Yesterday (I’m writing this in the morning, having gone straight to bed last night) was a day to forget.
Hot and strong from the south, all day like the unrelenting sun, the wind has been, according to the weather page, in excess of 40mph. All day.
It’s not safe going uphill at 6mph, and it’s just dangerous going downhill at 20mph. It didn’t let up all day, and it was just too much.
I have some rules of my own on these roads – aim to go one-third of the day’s distance before a proper coffee and cake stop, and two-thirds before a proper lunch stop.
But on some days that’s just impossible. I’d already had one unscheduled recovery stop before coffee in Brienne. I found myself in the Rue des Livres, a street of secondhand book and music shops, all spilling out onto the blustery pavement on a Sunday mornng.
I was setting off again, when the next table – one of the booksellers and his friends – said they’d hoped I was going to play. I didn’t need asking twice – the prospect of getting back on the bike was unattractive. Something French, some Bach, and by special request God Save the Queen.
A short diversion, for cheese, and the garlic fried potatoes I’d bought earlier at a village fete, beside a lake that forbade swimming and “all kinds” of boating, for safety reasons. I swam, of course. I didn’t feel too unsafe.
Then McDonalds, the only option for more coffee at this time on a Sunday. Would you believe that only America has more McDonalds per head of population than France? Yes, really.
Then the inexplicable silver roadside chicken the size of a house, and now here I am in Bourg-en-Bresse. I’ve seen nothing of the town, which I believe is worth seeing. I’ve had 9 hours’ sleep. I’m stiff, and tired, and today the hills start. Onwards and upwards.
11 thoughts on “The wind in my face”
Am hugely enjoying your blog.
Courage, Mon ami !
Enjoying every moment with you
Sorry about the heat and wind
You are a star! I’m so enjoying hearing about your journey, and the beautiful music, which clearly is a blessing to all! Be well and strong! x
I am so inspired!
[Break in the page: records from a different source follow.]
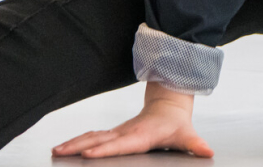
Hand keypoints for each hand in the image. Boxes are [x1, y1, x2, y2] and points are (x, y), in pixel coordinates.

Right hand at [51, 82, 214, 158]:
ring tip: (55, 151)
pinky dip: (76, 141)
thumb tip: (208, 150)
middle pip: (98, 140)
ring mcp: (117, 132)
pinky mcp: (113, 133)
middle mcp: (125, 132)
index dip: (105, 150)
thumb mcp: (187, 135)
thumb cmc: (176, 125)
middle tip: (60, 154)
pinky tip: (63, 148)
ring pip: (91, 137)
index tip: (88, 155)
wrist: (168, 106)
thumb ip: (195, 144)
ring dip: (72, 144)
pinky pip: (91, 136)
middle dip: (78, 147)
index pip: (120, 144)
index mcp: (140, 135)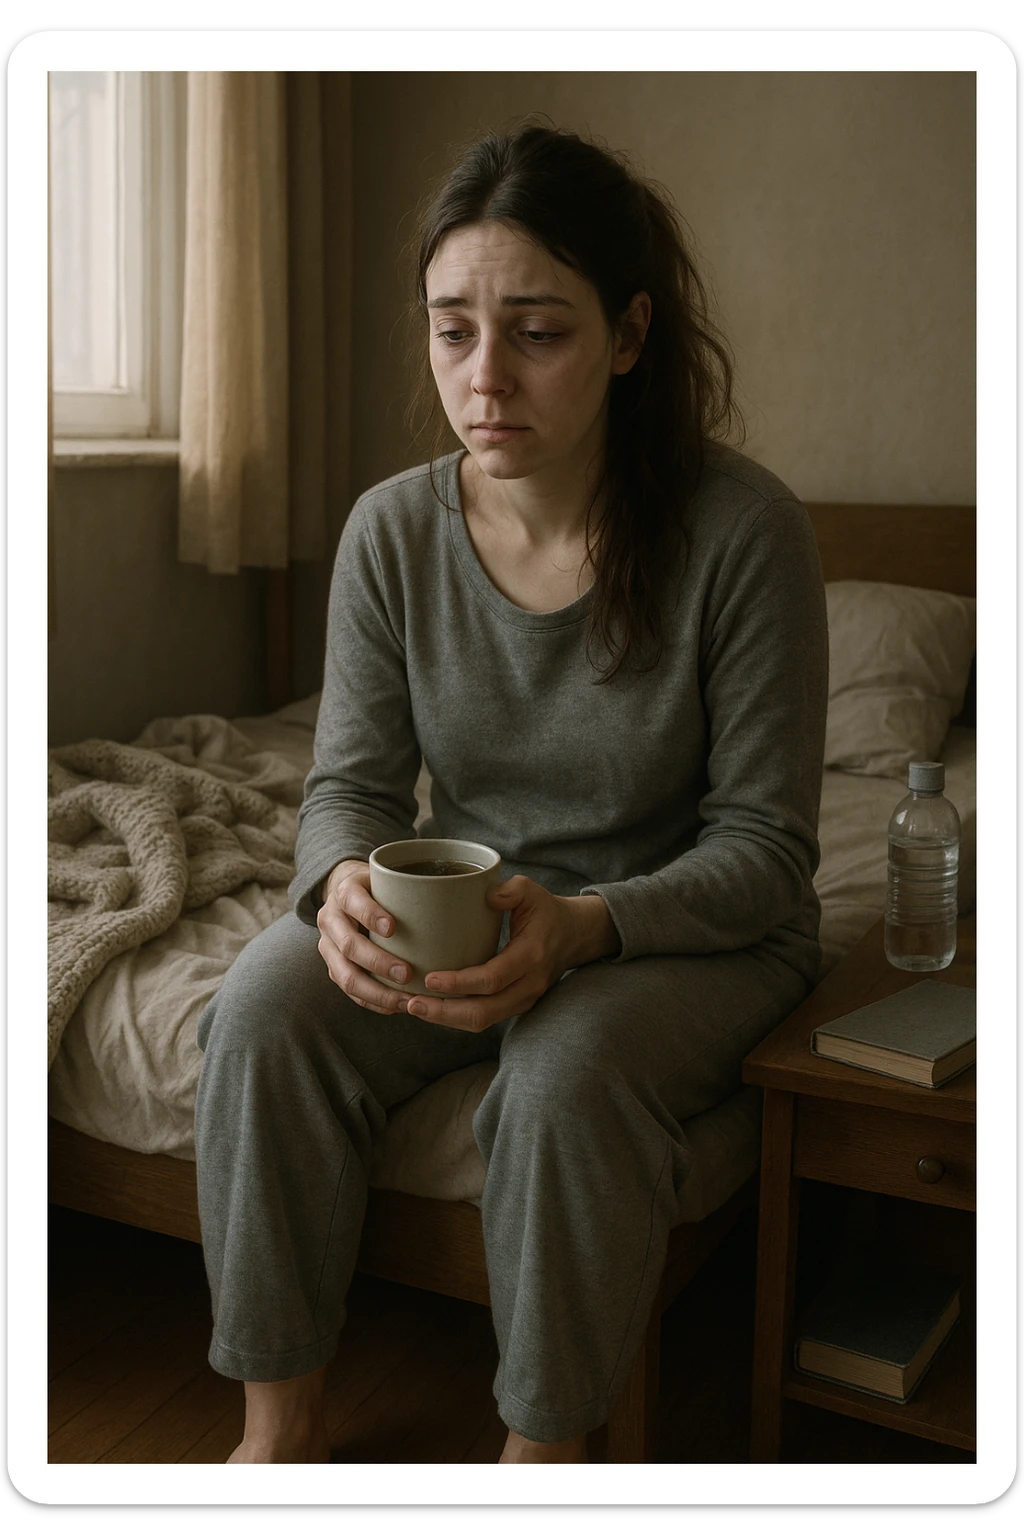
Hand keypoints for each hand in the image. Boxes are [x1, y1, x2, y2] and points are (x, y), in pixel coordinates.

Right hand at [316, 860, 414, 1014]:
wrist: (345, 894)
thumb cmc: (377, 888)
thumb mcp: (387, 877)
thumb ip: (410, 887)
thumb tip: (465, 896)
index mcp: (344, 891)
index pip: (353, 901)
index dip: (370, 915)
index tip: (392, 928)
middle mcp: (331, 919)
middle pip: (348, 945)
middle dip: (378, 962)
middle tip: (407, 973)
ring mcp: (327, 946)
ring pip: (345, 975)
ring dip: (376, 991)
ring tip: (405, 1000)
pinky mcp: (333, 967)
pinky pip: (349, 991)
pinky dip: (372, 1001)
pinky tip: (395, 1006)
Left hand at [404, 876, 618, 1033]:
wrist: (574, 936)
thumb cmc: (545, 910)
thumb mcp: (532, 891)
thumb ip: (512, 889)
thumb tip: (488, 896)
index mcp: (531, 955)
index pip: (492, 978)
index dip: (460, 983)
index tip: (430, 978)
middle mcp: (529, 984)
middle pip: (484, 1012)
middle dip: (445, 1012)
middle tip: (413, 1003)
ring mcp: (525, 999)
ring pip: (484, 1021)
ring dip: (447, 1019)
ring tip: (415, 1008)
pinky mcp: (516, 1005)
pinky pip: (486, 1019)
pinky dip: (457, 1018)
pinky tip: (433, 1008)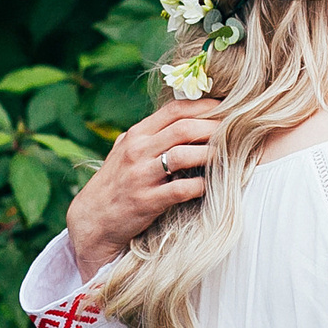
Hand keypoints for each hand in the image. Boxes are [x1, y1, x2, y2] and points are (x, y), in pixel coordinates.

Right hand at [64, 99, 220, 279]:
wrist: (91, 221)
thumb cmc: (114, 185)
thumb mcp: (125, 152)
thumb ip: (149, 136)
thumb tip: (182, 120)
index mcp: (135, 135)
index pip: (175, 110)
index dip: (204, 106)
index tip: (226, 109)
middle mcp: (137, 151)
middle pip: (184, 128)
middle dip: (215, 128)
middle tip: (236, 132)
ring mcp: (141, 176)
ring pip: (184, 155)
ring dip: (211, 155)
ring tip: (229, 157)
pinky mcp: (146, 201)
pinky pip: (181, 189)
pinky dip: (201, 186)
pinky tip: (211, 187)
And your whole cello club is cheering for you! https://club.playcellomusic.com/
We’re meeting this Friday at noon our time (instead of Sunday) if you get a chance to pop in.
What incredible adventures, Ken. I enjoy first thing in the morning as I start my day. And you have an amazing amount of music under your sleeve. And a delightful way with words to immediately draw us into your adventures.
Sun is coming up, having my coffee, earbuds playing Weinberg, getting stoked for a ride and reading Ken’s blog. What a way to begin the day.
Am enjoying your blog* very much Kenneth all the more so because my 76 year old cousin Kenneth and his wife are also cycling to Rome but are a bit ahead of you. They’ve reached Parma. There are some obvious differences in your travel blogs but also some similarities.
The coq is one of the national symbols of France going back centuries and you often see it on war memorials. I’ve never seen one that size though!
*Heard you play and recite in Mayfield.
Thanks Christine! Mayfield seems like such a long time ago!!
The chicken is a noted product of that area – Poulet Fermier de Bresse. I thought it was the ‘coq’ of France.
Sorry you had a tough day yesterday. I’m tempted to write something glib about “only in overcoming life’s adversities do we become …bla-bla-bla”. Very much enjoying following your magnificent adventure. ‘Courage’, said with french accent.
Bravo Kenneth. Like others, we admire your fortitude and panache! There’s a very large chicken in what appears to be silver-grey plastic on a roundabout near Dorking, by the way, possibly something to do with a rugby team’s mascot, that is even less agreeable than the French version in your pic. Allez-y, mon Brave… Verdi country awaits you.